▶ **WHAT IS BEING ASKED**: Below are records. Find each line in them that holds the word "Menendez" and copy it.

▶ **SOURCE INFORMATION**:
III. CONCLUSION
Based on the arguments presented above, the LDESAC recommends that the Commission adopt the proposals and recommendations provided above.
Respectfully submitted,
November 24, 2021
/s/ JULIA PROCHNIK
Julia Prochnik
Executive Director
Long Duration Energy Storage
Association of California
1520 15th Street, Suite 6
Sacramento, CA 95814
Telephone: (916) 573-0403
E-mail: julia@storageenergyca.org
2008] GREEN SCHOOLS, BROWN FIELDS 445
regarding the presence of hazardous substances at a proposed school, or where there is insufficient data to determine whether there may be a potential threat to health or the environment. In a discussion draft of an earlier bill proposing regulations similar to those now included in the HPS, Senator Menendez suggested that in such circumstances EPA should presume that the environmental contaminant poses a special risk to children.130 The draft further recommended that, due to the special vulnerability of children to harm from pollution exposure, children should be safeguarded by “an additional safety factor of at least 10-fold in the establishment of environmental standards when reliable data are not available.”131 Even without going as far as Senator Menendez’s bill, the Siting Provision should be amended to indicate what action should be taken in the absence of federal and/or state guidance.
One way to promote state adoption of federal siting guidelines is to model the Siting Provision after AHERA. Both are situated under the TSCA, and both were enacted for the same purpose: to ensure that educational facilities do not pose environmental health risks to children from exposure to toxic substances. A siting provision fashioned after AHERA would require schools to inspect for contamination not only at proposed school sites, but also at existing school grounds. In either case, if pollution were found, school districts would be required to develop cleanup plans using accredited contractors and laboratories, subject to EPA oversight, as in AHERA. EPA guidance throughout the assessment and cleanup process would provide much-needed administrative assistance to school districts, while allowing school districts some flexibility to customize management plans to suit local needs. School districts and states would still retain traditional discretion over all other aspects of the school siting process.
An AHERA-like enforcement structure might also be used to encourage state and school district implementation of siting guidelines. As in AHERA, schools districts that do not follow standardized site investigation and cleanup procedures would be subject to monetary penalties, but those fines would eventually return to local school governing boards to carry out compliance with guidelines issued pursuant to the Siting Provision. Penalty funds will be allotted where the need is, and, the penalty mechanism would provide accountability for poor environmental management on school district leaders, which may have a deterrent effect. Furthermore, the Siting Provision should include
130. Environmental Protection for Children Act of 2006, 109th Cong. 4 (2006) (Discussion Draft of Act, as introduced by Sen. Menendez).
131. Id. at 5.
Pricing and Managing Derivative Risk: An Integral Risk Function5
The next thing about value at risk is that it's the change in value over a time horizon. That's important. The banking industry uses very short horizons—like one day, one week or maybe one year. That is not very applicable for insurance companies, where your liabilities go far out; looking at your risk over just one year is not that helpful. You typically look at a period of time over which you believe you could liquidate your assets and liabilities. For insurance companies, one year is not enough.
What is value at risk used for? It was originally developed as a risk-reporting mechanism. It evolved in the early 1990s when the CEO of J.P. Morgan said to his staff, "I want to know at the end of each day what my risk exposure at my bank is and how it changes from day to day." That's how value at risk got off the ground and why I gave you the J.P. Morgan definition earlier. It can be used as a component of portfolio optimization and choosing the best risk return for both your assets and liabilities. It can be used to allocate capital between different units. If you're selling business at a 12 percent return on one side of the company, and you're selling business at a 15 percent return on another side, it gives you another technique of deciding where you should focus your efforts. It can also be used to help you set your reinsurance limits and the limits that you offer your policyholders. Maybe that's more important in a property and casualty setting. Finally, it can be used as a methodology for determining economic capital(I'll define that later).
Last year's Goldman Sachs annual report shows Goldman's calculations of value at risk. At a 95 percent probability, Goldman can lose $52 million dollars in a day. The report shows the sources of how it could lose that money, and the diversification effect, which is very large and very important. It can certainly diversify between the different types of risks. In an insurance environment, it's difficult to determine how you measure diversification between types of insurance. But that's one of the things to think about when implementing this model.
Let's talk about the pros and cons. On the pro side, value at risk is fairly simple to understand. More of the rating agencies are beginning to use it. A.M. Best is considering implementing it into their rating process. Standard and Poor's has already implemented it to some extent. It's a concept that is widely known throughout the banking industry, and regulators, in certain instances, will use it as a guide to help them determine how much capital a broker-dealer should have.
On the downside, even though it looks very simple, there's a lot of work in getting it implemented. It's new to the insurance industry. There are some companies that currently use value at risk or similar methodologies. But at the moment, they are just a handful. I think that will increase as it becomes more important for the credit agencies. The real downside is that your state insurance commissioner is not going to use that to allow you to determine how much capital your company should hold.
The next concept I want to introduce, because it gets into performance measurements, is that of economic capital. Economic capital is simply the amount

▶ **ANSWER**:
regarding the presence of hazardous substances at a proposed school, or where there is insufficient data to determine whether there may be a potential threat to health or the environment. In a discussion draft of an earlier bill proposing regulations similar to those now included in the HPS, Senator Menendez suggested that in such circumstances EPA should presume that the environmental contaminant poses a special risk to children.130 The draft further recommended that, due to the special vulnerability of children to harm from pollution exposure, children should be safeguarded by “an additional safety factor of at least 10-fold in the establishment of environmental standards when reliable data are not available.”131 Even without going as far as Senator Menendez’s bill, the Siting Provision should be amended to indicate what action should be taken in the absence of federal and/or state guidance.
130. Environmental Protection for Children Act of 2006, 109th Cong. 4 (2006) (Discussion Draft of Act, as introduced by Sen. Menendez).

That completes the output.